--- START ---
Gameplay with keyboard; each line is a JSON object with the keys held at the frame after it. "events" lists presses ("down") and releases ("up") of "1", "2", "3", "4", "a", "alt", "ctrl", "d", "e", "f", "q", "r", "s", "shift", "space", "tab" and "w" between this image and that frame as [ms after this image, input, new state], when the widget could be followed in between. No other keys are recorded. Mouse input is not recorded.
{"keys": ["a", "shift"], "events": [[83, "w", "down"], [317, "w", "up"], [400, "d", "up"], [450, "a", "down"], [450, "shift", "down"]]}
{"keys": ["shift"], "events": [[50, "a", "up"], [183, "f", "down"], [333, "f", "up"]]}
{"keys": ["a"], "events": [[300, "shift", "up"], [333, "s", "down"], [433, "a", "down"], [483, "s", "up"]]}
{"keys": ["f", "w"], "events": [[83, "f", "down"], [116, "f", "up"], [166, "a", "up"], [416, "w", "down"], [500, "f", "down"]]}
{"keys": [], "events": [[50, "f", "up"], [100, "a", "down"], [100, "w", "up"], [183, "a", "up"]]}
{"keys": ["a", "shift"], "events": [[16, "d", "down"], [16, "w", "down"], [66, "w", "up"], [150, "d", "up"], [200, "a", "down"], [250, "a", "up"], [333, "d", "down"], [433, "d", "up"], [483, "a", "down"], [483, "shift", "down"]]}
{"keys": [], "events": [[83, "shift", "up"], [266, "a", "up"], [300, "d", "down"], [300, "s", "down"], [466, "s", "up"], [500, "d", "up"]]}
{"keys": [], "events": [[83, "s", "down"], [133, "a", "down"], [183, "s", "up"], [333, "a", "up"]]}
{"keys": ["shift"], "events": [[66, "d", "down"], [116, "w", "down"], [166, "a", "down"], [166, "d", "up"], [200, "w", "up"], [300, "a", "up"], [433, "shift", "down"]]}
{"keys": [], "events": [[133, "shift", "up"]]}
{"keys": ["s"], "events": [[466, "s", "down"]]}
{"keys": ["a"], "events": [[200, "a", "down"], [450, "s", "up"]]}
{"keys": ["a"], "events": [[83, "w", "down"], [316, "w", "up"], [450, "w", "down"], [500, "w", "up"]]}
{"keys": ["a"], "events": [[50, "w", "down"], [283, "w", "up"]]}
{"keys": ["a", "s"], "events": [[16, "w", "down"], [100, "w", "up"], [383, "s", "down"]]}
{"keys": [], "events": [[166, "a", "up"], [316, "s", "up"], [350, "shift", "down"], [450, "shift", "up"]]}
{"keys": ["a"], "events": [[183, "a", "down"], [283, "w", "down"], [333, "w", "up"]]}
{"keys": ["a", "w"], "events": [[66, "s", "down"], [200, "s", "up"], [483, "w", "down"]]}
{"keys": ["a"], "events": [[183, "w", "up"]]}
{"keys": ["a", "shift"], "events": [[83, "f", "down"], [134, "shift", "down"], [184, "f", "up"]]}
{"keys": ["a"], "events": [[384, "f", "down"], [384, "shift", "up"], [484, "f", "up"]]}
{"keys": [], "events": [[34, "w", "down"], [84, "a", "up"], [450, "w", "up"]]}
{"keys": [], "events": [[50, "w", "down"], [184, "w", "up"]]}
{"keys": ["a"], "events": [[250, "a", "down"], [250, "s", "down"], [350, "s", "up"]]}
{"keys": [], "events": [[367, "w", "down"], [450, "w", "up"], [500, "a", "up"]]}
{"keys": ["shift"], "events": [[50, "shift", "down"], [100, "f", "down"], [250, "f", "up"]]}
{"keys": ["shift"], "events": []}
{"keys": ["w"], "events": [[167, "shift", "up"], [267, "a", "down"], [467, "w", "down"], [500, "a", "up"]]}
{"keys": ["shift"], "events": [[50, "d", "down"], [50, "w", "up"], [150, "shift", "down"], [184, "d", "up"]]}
--- END ---
-- What is needed --
Nothing in the records above may be left out when you repeat them exactly.

-- Result of the exercise --
Gameplay with keyboard; each line is a JSON object with the keys held at the frame after it. "events" lists presses ("down") and releases ("up") of "1", "2", "3", "4", "a", "alt", "ctrl", "d", "e", "f", "q", "r", "s", "shift", "space", "tab" and "w" between this image and that frame as [ms after this image, input, new state], when the widget could be followed in between. No other keys are recorded. Mouse input is not recorded.
{"keys": ["a", "shift"], "events": [[83, "w", "down"], [317, "w", "up"], [400, "d", "up"], [450, "a", "down"], [450, "shift", "down"]]}
{"keys": ["shift"], "events": [[50, "a", "up"], [183, "f", "down"], [333, "f", "up"]]}
{"keys": ["a"], "events": [[300, "shift", "up"], [333, "s", "down"], [433, "a", "down"], [483, "s", "up"]]}
{"keys": ["f", "w"], "events": [[83, "f", "down"], [116, "f", "up"], [166, "a", "up"], [416, "w", "down"], [500, "f", "down"]]}
{"keys": [], "events": [[50, "f", "up"], [100, "a", "down"], [100, "w", "up"], [183, "a", "up"]]}
{"keys": ["a", "shift"], "events": [[16, "d", "down"], [16, "w", "down"], [66, "w", "up"], [150, "d", "up"], [200, "a", "down"], [250, "a", "up"], [333, "d", "down"], [433, "d", "up"], [483, "a", "down"], [483, "shift", "down"]]}
{"keys": [], "events": [[83, "shift", "up"], [266, "a", "up"], [300, "d", "down"], [300, "s", "down"], [466, "s", "up"], [500, "d", "up"]]}
{"keys": [], "events": [[83, "s", "down"], [133, "a", "down"], [183, "s", "up"], [333, "a", "up"]]}
{"keys": ["shift"], "events": [[66, "d", "down"], [116, "w", "down"], [166, "a", "down"], [166, "d", "up"], [200, "w", "up"], [300, "a", "up"], [433, "shift", "down"]]}
{"keys": [], "events": [[133, "shift", "up"]]}
{"keys": ["s"], "events": [[466, "s", "down"]]}
{"keys": ["a"], "events": [[200, "a", "down"], [450, "s", "up"]]}
{"keys": ["a"], "events": [[83, "w", "down"], [316, "w", "up"], [450, "w", "down"], [500, "w", "up"]]}
{"keys": ["a"], "events": [[50, "w", "down"], [283, "w", "up"]]}
{"keys": ["a", "s"], "events": [[16, "w", "down"], [100, "w", "up"], [383, "s", "down"]]}
{"keys": [], "events": [[166, "a", "up"], [316, "s", "up"], [350, "shift", "down"], [450, "shift", "up"]]}
{"keys": ["a"], "events": [[183, "a", "down"], [283, "w", "down"], [333, "w", "up"]]}
{"keys": ["a", "w"], "events": [[66, "s", "down"], [200, "s", "up"], [483, "w", "down"]]}
{"keys": ["a"], "events": [[183, "w", "up"]]}
{"keys": ["a", "shift"], "events": [[83, "f", "down"], [134, "shift", "down"], [184, "f", "up"]]}
{"keys": ["a"], "events": [[384, "f", "down"], [384, "shift", "up"], [484, "f", "up"]]}
{"keys": [], "events": [[34, "w", "down"], [84, "a", "up"], [450, "w", "up"]]}
{"keys": [], "events": [[50, "w", "down"], [184, "w", "up"]]}
{"keys": ["a"], "events": [[250, "a", "down"], [250, "s", "down"], [350, "s", "up"]]}
{"keys": [], "events": [[367, "w", "down"], [450, "w", "up"], [500, "a", "up"]]}
{"keys": ["shift"], "events": [[50, "shift", "down"], [100, "f", "down"], [250, "f", "up"]]}
{"keys": ["shift"], "events": []}
{"keys": ["w"], "events": [[167, "shift", "up"], [267, "a", "down"], [467, "w", "down"], [500, "a", "up"]]}
{"keys": ["shift"], "events": [[50, "d", "down"], [50, "w", "up"], [150, "shift", "down"], [184, "d", "up"]]}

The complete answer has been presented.